Written instruction:
Copy every line of the listing below without changing any character.

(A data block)
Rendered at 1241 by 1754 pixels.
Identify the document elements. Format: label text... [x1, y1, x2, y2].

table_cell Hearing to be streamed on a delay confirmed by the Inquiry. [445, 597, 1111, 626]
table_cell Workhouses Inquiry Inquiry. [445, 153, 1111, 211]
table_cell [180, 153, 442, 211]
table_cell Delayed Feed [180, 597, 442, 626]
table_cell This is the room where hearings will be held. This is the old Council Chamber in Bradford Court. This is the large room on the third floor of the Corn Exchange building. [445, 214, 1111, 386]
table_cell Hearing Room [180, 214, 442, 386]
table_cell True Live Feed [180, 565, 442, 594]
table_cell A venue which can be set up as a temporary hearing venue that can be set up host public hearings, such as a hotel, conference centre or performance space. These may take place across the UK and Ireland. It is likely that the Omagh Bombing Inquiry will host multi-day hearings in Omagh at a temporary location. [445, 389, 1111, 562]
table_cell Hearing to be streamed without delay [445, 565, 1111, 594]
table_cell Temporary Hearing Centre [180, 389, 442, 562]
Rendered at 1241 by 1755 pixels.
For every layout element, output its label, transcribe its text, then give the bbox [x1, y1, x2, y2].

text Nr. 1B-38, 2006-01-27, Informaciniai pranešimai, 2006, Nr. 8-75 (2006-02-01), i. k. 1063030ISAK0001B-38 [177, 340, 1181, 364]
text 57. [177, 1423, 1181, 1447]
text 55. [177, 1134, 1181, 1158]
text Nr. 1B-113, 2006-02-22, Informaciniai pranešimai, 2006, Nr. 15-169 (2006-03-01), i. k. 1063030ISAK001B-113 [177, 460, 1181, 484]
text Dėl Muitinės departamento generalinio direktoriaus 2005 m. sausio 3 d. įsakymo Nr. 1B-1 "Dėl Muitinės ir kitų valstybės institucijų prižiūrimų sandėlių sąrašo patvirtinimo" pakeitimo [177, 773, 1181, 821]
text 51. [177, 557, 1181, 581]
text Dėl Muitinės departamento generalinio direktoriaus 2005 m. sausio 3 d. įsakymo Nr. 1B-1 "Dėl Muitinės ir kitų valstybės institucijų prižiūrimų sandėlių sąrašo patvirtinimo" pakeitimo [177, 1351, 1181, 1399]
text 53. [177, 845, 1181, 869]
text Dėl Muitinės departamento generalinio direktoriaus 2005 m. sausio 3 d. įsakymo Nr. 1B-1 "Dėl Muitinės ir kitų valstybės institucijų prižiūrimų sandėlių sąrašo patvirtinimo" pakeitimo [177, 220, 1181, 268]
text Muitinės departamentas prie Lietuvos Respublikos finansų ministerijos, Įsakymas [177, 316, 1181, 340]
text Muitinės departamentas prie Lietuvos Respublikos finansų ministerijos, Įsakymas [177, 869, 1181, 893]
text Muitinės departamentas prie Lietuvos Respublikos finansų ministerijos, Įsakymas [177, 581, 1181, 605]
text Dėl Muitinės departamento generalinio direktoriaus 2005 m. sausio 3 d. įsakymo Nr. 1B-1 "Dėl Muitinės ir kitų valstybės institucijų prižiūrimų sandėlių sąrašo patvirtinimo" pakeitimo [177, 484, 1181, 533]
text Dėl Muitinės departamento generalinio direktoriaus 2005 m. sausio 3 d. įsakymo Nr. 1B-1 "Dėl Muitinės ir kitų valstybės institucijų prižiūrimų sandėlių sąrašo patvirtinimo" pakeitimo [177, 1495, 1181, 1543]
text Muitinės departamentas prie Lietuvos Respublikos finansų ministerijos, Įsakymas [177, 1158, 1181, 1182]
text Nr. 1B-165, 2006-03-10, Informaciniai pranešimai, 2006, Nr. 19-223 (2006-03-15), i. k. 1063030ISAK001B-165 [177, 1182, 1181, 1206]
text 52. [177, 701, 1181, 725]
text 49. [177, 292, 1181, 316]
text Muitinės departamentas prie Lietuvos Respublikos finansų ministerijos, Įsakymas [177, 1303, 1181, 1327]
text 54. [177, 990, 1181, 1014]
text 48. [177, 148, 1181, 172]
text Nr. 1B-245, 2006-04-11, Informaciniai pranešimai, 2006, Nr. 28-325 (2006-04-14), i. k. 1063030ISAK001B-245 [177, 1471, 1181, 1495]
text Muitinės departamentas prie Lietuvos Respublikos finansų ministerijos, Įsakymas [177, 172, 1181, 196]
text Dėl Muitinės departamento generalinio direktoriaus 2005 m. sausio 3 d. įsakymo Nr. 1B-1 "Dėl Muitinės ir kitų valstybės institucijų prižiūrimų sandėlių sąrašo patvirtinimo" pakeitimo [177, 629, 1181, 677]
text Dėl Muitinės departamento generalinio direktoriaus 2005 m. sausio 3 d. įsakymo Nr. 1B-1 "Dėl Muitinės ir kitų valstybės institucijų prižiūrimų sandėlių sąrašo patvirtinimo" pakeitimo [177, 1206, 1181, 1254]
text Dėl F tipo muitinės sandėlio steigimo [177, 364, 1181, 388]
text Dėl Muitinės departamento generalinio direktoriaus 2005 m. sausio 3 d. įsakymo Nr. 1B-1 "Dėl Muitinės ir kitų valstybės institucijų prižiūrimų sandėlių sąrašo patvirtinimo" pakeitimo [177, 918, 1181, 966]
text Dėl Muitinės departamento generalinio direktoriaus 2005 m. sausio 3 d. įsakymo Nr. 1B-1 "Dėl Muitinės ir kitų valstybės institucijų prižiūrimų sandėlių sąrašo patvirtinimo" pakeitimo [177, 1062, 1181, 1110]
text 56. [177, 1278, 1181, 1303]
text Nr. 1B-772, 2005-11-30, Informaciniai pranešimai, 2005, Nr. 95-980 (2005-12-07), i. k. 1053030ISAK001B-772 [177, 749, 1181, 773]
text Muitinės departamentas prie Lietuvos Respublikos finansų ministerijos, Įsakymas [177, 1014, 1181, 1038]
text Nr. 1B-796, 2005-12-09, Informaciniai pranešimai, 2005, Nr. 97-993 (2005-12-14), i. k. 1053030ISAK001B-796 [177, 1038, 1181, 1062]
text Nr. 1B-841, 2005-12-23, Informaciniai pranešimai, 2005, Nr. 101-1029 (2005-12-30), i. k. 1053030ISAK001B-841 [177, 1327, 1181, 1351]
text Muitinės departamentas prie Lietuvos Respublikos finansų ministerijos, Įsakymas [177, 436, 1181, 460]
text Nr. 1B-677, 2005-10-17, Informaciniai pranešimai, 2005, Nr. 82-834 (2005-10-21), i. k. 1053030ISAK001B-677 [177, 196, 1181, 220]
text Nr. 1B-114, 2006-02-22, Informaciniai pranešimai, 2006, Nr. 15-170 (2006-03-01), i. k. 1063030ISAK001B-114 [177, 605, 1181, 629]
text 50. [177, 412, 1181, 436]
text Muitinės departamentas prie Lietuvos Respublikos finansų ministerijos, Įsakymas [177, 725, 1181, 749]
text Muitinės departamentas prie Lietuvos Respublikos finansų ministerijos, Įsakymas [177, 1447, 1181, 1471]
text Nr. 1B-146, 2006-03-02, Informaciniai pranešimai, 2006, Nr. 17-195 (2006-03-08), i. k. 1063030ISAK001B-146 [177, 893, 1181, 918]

Written solution:
Rendered at 1241 by 1754 pixels.
Identify the document elements. Format: label text... [x1, y1, x2, y2].

table_cell Hearing to be streamed on a delay confirmed by the Inquiry. [445, 597, 1111, 626]
table_cell Workhouses Inquiry Inquiry. [445, 153, 1111, 211]
table_cell [180, 153, 442, 211]
table_cell Delayed Feed [180, 597, 442, 626]
table_cell This is the room where hearings will be held. This is the old Council Chamber in Bradford Court. This is the large room on the third floor of the Corn Exchange building. [445, 214, 1111, 386]
table_cell Hearing Room [180, 214, 442, 386]
table_cell True Live Feed [180, 565, 442, 594]
table_cell A venue which can be set up as a temporary hearing venue that can be set up host public hearings, such as a hotel, conference centre or performance space. These may take place across the UK and Ireland. It is likely that the Omagh Bombing Inquiry will host multi-day hearings in Omagh at a temporary location. [445, 389, 1111, 562]
table_cell Hearing to be streamed without delay [445, 565, 1111, 594]
table_cell Temporary Hearing Centre [180, 389, 442, 562]
Rendered at 1241 by 1755 pixels.
For every layout element, output its label, transcribe its text, then give the bbox [x1, y1, x2, y2].

text Nr. 1B-38, 2006-01-27, Informaciniai pranešimai, 2006, Nr. 8-75 (2006-02-01), i. k. 1063030ISAK0001B-38 [177, 340, 1181, 364]
text 57. [177, 1423, 1181, 1447]
text 55. [177, 1134, 1181, 1158]
text Nr. 1B-113, 2006-02-22, Informaciniai pranešimai, 2006, Nr. 15-169 (2006-03-01), i. k. 1063030ISAK001B-113 [177, 460, 1181, 484]
text Dėl Muitinės departamento generalinio direktoriaus 2005 m. sausio 3 d. įsakymo Nr. 1B-1 "Dėl Muitinės ir kitų valstybės institucijų prižiūrimų sandėlių sąrašo patvirtinimo" pakeitimo [177, 773, 1181, 821]
text 51. [177, 557, 1181, 581]
text Dėl Muitinės departamento generalinio direktoriaus 2005 m. sausio 3 d. įsakymo Nr. 1B-1 "Dėl Muitinės ir kitų valstybės institucijų prižiūrimų sandėlių sąrašo patvirtinimo" pakeitimo [177, 1351, 1181, 1399]
text 53. [177, 845, 1181, 869]
text Dėl Muitinės departamento generalinio direktoriaus 2005 m. sausio 3 d. įsakymo Nr. 1B-1 "Dėl Muitinės ir kitų valstybės institucijų prižiūrimų sandėlių sąrašo patvirtinimo" pakeitimo [177, 220, 1181, 268]
text Muitinės departamentas prie Lietuvos Respublikos finansų ministerijos, Įsakymas [177, 316, 1181, 340]
text Muitinės departamentas prie Lietuvos Respublikos finansų ministerijos, Įsakymas [177, 869, 1181, 893]
text Muitinės departamentas prie Lietuvos Respublikos finansų ministerijos, Įsakymas [177, 581, 1181, 605]
text Dėl Muitinės departamento generalinio direktoriaus 2005 m. sausio 3 d. įsakymo Nr. 1B-1 "Dėl Muitinės ir kitų valstybės institucijų prižiūrimų sandėlių sąrašo patvirtinimo" pakeitimo [177, 484, 1181, 533]
text Dėl Muitinės departamento generalinio direktoriaus 2005 m. sausio 3 d. įsakymo Nr. 1B-1 "Dėl Muitinės ir kitų valstybės institucijų prižiūrimų sandėlių sąrašo patvirtinimo" pakeitimo [177, 1495, 1181, 1543]
text Muitinės departamentas prie Lietuvos Respublikos finansų ministerijos, Įsakymas [177, 1158, 1181, 1182]
text Nr. 1B-165, 2006-03-10, Informaciniai pranešimai, 2006, Nr. 19-223 (2006-03-15), i. k. 1063030ISAK001B-165 [177, 1182, 1181, 1206]
text 52. [177, 701, 1181, 725]
text 49. [177, 292, 1181, 316]
text Muitinės departamentas prie Lietuvos Respublikos finansų ministerijos, Įsakymas [177, 1303, 1181, 1327]
text 54. [177, 990, 1181, 1014]
text 48. [177, 148, 1181, 172]
text Nr. 1B-245, 2006-04-11, Informaciniai pranešimai, 2006, Nr. 28-325 (2006-04-14), i. k. 1063030ISAK001B-245 [177, 1471, 1181, 1495]
text Muitinės departamentas prie Lietuvos Respublikos finansų ministerijos, Įsakymas [177, 172, 1181, 196]
text Dėl Muitinės departamento generalinio direktoriaus 2005 m. sausio 3 d. įsakymo Nr. 1B-1 "Dėl Muitinės ir kitų valstybės institucijų prižiūrimų sandėlių sąrašo patvirtinimo" pakeitimo [177, 629, 1181, 677]
text Dėl Muitinės departamento generalinio direktoriaus 2005 m. sausio 3 d. įsakymo Nr. 1B-1 "Dėl Muitinės ir kitų valstybės institucijų prižiūrimų sandėlių sąrašo patvirtinimo" pakeitimo [177, 1206, 1181, 1254]
text Dėl F tipo muitinės sandėlio steigimo [177, 364, 1181, 388]
text Dėl Muitinės departamento generalinio direktoriaus 2005 m. sausio 3 d. įsakymo Nr. 1B-1 "Dėl Muitinės ir kitų valstybės institucijų prižiūrimų sandėlių sąrašo patvirtinimo" pakeitimo [177, 918, 1181, 966]
text Dėl Muitinės departamento generalinio direktoriaus 2005 m. sausio 3 d. įsakymo Nr. 1B-1 "Dėl Muitinės ir kitų valstybės institucijų prižiūrimų sandėlių sąrašo patvirtinimo" pakeitimo [177, 1062, 1181, 1110]
text 56. [177, 1278, 1181, 1303]
text Nr. 1B-772, 2005-11-30, Informaciniai pranešimai, 2005, Nr. 95-980 (2005-12-07), i. k. 1053030ISAK001B-772 [177, 749, 1181, 773]
text Muitinės departamentas prie Lietuvos Respublikos finansų ministerijos, Įsakymas [177, 1014, 1181, 1038]
text Nr. 1B-796, 2005-12-09, Informaciniai pranešimai, 2005, Nr. 97-993 (2005-12-14), i. k. 1053030ISAK001B-796 [177, 1038, 1181, 1062]
text Nr. 1B-841, 2005-12-23, Informaciniai pranešimai, 2005, Nr. 101-1029 (2005-12-30), i. k. 1053030ISAK001B-841 [177, 1327, 1181, 1351]
text Muitinės departamentas prie Lietuvos Respublikos finansų ministerijos, Įsakymas [177, 436, 1181, 460]
text Nr. 1B-677, 2005-10-17, Informaciniai pranešimai, 2005, Nr. 82-834 (2005-10-21), i. k. 1053030ISAK001B-677 [177, 196, 1181, 220]
text Nr. 1B-114, 2006-02-22, Informaciniai pranešimai, 2006, Nr. 15-170 (2006-03-01), i. k. 1063030ISAK001B-114 [177, 605, 1181, 629]
text 50. [177, 412, 1181, 436]
text Muitinės departamentas prie Lietuvos Respublikos finansų ministerijos, Įsakymas [177, 725, 1181, 749]
text Muitinės departamentas prie Lietuvos Respublikos finansų ministerijos, Įsakymas [177, 1447, 1181, 1471]
text Nr. 1B-146, 2006-03-02, Informaciniai pranešimai, 2006, Nr. 17-195 (2006-03-08), i. k. 1063030ISAK001B-146 [177, 893, 1181, 918]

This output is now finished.